My point exactly, was just gonna look for that.
Sure, but not one of them decided to customise it? Did they think that if they gave a personal message that “Computer Says No”.
This doesn’t explain any of my other points, the subnets, the fact that all of these providers signed up within a short period of time and managed to get on all the critical subnets.
What about the five Ukranian guys that have one machine in each of seven datacenters?
What about the fact that the vast majority of these people have absolutely no connection to technology or crypto at all?
I tell you what, if these people were actually excited about the technology they’d do a lot more than copy and paste a boilerplate intro. That gives me an idea let me check other forum posts.
Nope. Currently there 143 node providers registered on the dashboard. Deduct all those that have no nodes onboarded at all, leaves even fewer. Then the majority is still Gen 1 node providers which were all onboarded by Dfinity themselves in a completely different process and they have the majority of nodes. So then you are left with a slither of Gen 2 node providers who have quite few nodes in comparison and actually set up nodes in decentralised location because this was the goal at the time - to decentralise nodes.

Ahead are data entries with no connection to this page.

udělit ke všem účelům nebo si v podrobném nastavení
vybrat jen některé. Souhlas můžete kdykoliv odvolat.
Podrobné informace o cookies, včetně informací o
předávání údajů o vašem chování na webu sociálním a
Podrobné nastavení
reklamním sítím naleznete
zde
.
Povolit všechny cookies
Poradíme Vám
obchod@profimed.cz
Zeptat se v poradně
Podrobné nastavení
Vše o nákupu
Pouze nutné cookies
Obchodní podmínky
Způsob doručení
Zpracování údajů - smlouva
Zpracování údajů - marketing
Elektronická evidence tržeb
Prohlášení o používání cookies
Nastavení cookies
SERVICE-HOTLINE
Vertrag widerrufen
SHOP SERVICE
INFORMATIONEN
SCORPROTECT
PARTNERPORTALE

I’m not sure what point you’re refuting. The spreadsheet doesn’t lie, the majority of critical node machines are owned by people with no connection to technology, people hiding behind shell companies, with no forum activity other than the proposal.

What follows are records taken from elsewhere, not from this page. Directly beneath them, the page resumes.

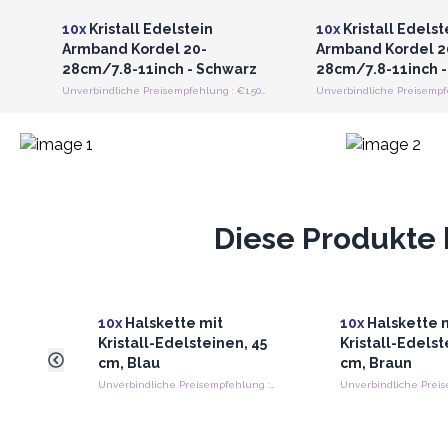
10x
Kristall Edelstein
10x
Kristall Edelst
Armband Kordel 20-
Armband Kordel 2
28cm/7.8-11inch - Schwarz
28cm/7.8-11inch -
Unverbindliche Preisempfehlung : €1.50/Stück
Diese Produkte 
10x
Halskette mit
10x
Halskette 
Kristall-Edelsteinen, 45
Kristall-Edelst
cm, Blau
cm, Braun
Unverbindliche Preisempfehlung : €1.30/Stück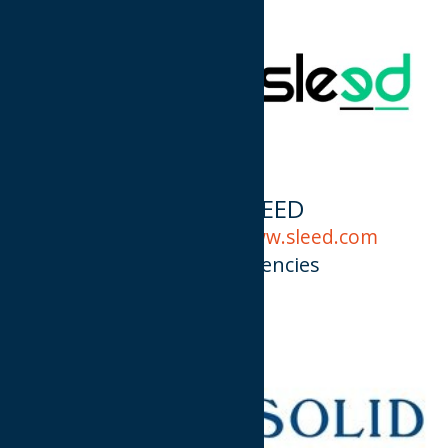
REPUTATION
SLEED
UNIQUE
www.sleed.com
https://r-u.gr/
Agencies
Agencies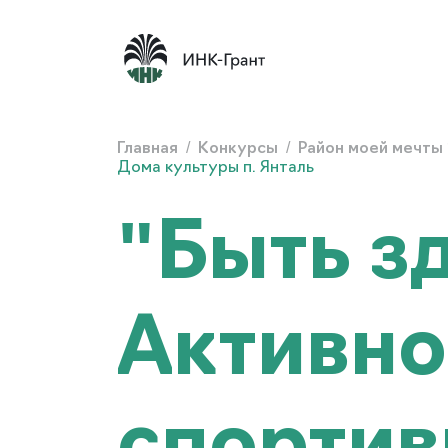
Главная
/
Конкурсы
/
Район моей мечты
Дома культуры п. Янталь
"Быть з
Активно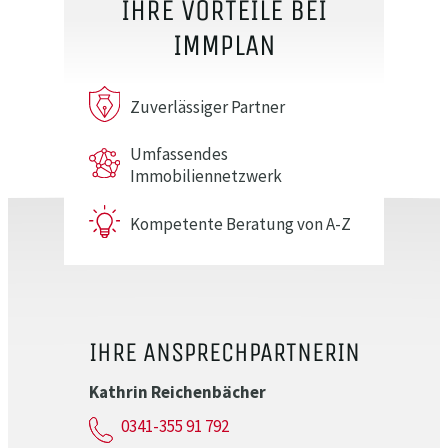
IHRE VORTEILE BEI
IMMPLAN
Zuverlässiger Partner
Umfassendes
Immobiliennetzwerk
Kompetente Beratung von A-Z
IHRE ANSPRECHPARTNERIN
Kathrin Reichenbächer
0341-355 91 792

Decentralising geographically != decentralising ownership
I went down this rabbit hole over a year ago, raised concerns, and nothing happened. It’s such a core axiom of the IC that nothing will happen until a subnet gets hacked, if someone ever dares to put a sizable amount of money on the IC (ICP doesn’t count).
Yral.com
Hotornot.wtf
Icpump.fun
Pumpdump.fun
How many users use these monthly?
What other forum activity should they have? There other channels for node providers to communicate and the only time they need to communicate really is when there is a problem with running their nodes. And what does people’s supposed connection to technology have to do with anything? There are also people who simply do it as an investment opportunity and that is all. Of course, to actually onboard nodes and run nodes you need to have SOME technological affinity and, crucially, network administration skills. Otherwise you’d probably not get a proposal submitted or your node onboarded at all. But beyond that? It’s a one-off investment.

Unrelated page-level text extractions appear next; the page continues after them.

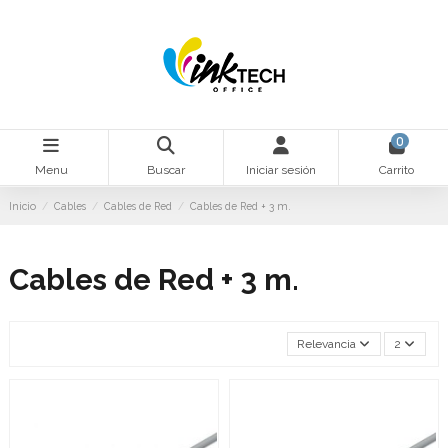
0
Menu
Buscar
Iniciar sesión
Carrito
Inicio
Cables
Cables de Red
Cables de Red + 3 m.
Cables de Red + 3 m.
Relevancia
2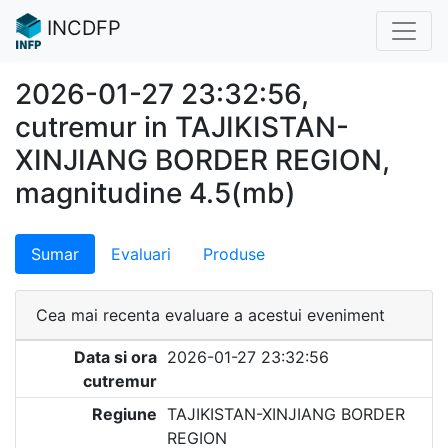
INCDFP
2026-01-27 23:32:56,
cutremur in TAJIKISTAN-
XINJIANG BORDER REGION,
magnitudine 4.5(mb)
Sumar
Evaluari
Produse
Cea mai recenta evaluare a acestui eveniment
Data si ora
2026-01-27 23:32:56
cutremur
Regiune
TAJIKISTAN-XINJIANG BORDER
REGION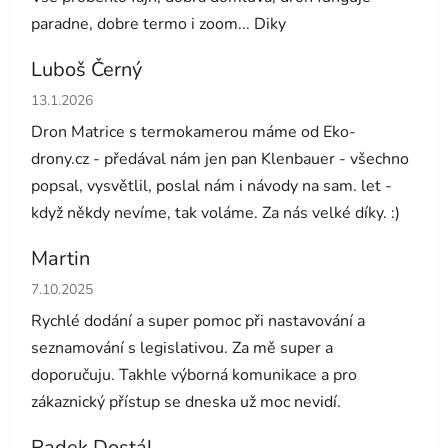
paradne, dobre termo i zoom... Diky
Luboš Černý
Hodnocení obchodu je 5 z 5 hvězdiček.
13.1.2026
Dron Matrice s termokamerou máme od Eko-
drony.cz - předával nám jen pan Klenbauer - všechno
popsal, vysvětlil, poslal nám i návody na sam. let -
když někdy nevíme, tak voláme. Za nás velké díky. :)
Martin
Hodnocení obchodu je 5 z 5 hvězdiček.
7.10.2025
Rychlé dodání a super pomoc při nastavování a
seznamování s legislativou. Za mě super a
doporučuju. Takhle výborná komunikace a pro
zákaznický přístup se dneska už moc nevidí.
Radek Dostál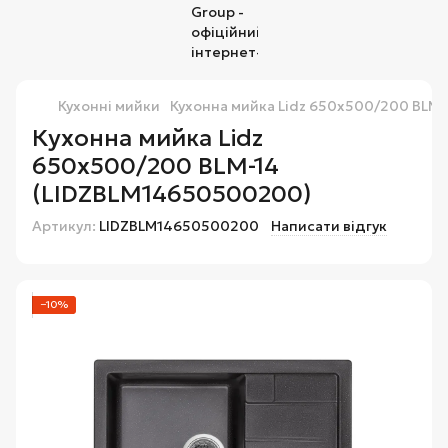
Кухонні мийки
Кухонна мийка Lidz 650x500/200 BLM
Кухонна мийка Lidz
650x500/200 BLM-14
(LIDZBLM14650500200)
Артикул:
LIDZBLM14650500200
Написати відгук
−10%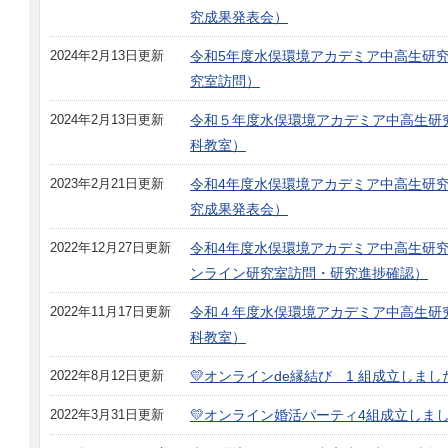
究成果発表会）
2024年2月13日更新
令和5年度水俣環境アカデミア中高生研
究室訪問）
2024年2月13日更新
令和５年度水俣環境アカデミア中高生研
科教室）
2023年2月21日更新
令和4年度水俣環境アカデミア中高生研
究成果発表会）
2022年12月27日更新
令和4年度水俣環境アカデミア中高生研
ンライン研究室訪問・研究進捗確認）
2022年11月17日更新
令和４年度水俣環境アカデミア中高生研
科教室）
2022年8月12日更新
💛オンラインde縁結び 1 組成立しました
2022年3月31日更新
💛オンライン婚活パーティ4組成立しまし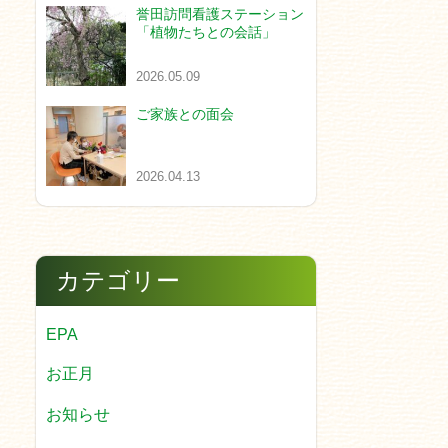
誉田訪問看護ステーション
「植物たちとの会話」
2026.05.09
ご家族との面会
2026.04.13
カテゴリー
EPA
お正月
お知らせ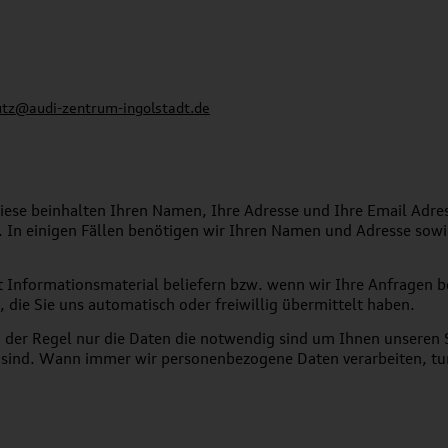
tz@audi-zentrum-ingolstadt.de
iese beinhalten Ihren Namen, Ihre Adresse und Ihre Email Adr
. In einigen Fällen benötigen wir Ihren Namen und Adresse sow
mit Informationsmaterial beliefern bzw. wenn wir Ihre Anfragen 
 die Sie uns automatisch oder freiwillig übermittelt haben.
 der Regel nur die Daten die notwendig sind um Ihnen unseren S
ur sind. Wann immer wir personenbezogene Daten verarbeiten, tu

Like 100,000 canisters worth of people
No one uses any of them Dapps apart from bots
Nothing personal, I just don’t want people sybil attacking the IC
Folks, I understand this is a hot topic that is worth discussing, but please try to keep posts productive. Posting 2-3 line train-of-thought updates every few minutes does not help the conversation stay productive.
I believe this is a topic that should be discussed, so I would like to not close this discussion entirely. But overnight there were a lot of flagged posts that were either inappropriate or pure ad-hominem. Pleas keep it a bit more civil
Thank you Severin for this wise guidance. As a community we need user adoption and external recognition as a reliable network. Aggressive, internal feud does get us toward that reputation. I would suggest to bring this topic to the Node Provider Working Group, managed by @louisevelayo This has proven to be a platform for constructive, civilized discussion.
- does NOT get us towards that reputation
You do seem to be an actual human with a company. There’s some green going into the spreadsheet for a change. Hope you get some nodes at some point.